### Activity
In the copy, include all of the listing exactly and none of its pictures.

### Materials provided

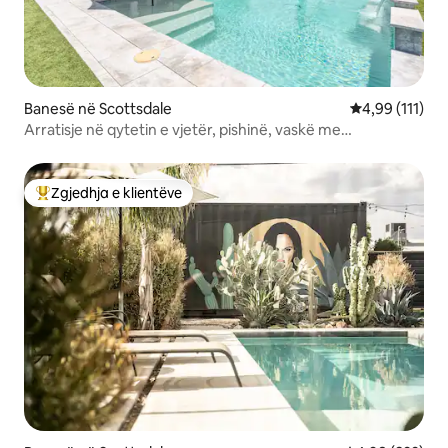
Banesë në Scottsdale
Vlerësimi mesa
4,99 (111)
Arratisje në qytetin e vjetër, pishinë, vaskë me
hidromasazh, biçikleta + skarë
Zgjedhja e klientëve
Më të mirat e zgjedhjeve të klientëve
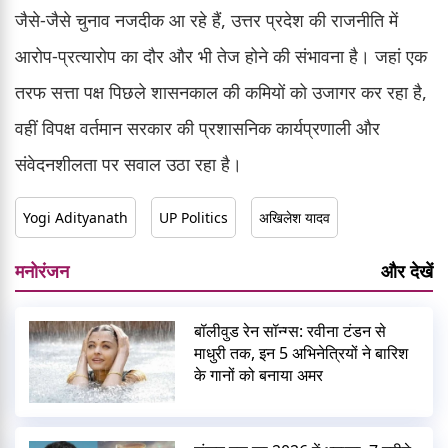
जैसे-जैसे चुनाव नजदीक आ रहे हैं, उत्तर प्रदेश की राजनीति में
आरोप-प्रत्यारोप का दौर और भी तेज होने की संभावना है। जहां एक
तरफ सत्ता पक्ष पिछले शासनकाल की कमियों को उजागर कर रहा है,
वहीं विपक्ष वर्तमान सरकार की प्रशासनिक कार्यप्रणाली और
संवेदनशीलता पर सवाल उठा रहा है।
Yogi Adityanath
UP Politics
अखिलेश यादव
मनोरंजन
और देखें
बॉलीवुड रेन सॉन्ग्स: रवीना टंडन से
माधुरी तक, इन 5 अभिनेत्रियों ने बारिश
के गानों को बनाया अमर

### Solution to this exercise
Banesë në Scottsdale
Vlerësimi mesa
4,99 (111)
Arratisje në qytetin e vjetër, pishinë, vaskë me
hidromasazh, biçikleta + skarë
Zgjedhja e klientëve
Më të mirat e zgjedhjeve të klientëve
जैसे-जैसे चुनाव नजदीक आ रहे हैं, उत्तर प्रदेश की राजनीति में
आरोप-प्रत्यारोप का दौर और भी तेज होने की संभावना है। जहां एक
तरफ सत्ता पक्ष पिछले शासनकाल की कमियों को उजागर कर रहा है,
वहीं विपक्ष वर्तमान सरकार की प्रशासनिक कार्यप्रणाली और
संवेदनशीलता पर सवाल उठा रहा है।
Yogi Adityanath
UP Politics
अखिलेश यादव
मनोरंजन
और देखें
बॉलीवुड रेन सॉन्ग्स: रवीना टंडन से
माधुरी तक, इन 5 अभिनेत्रियों ने बारिश
के गानों को बनाया अमर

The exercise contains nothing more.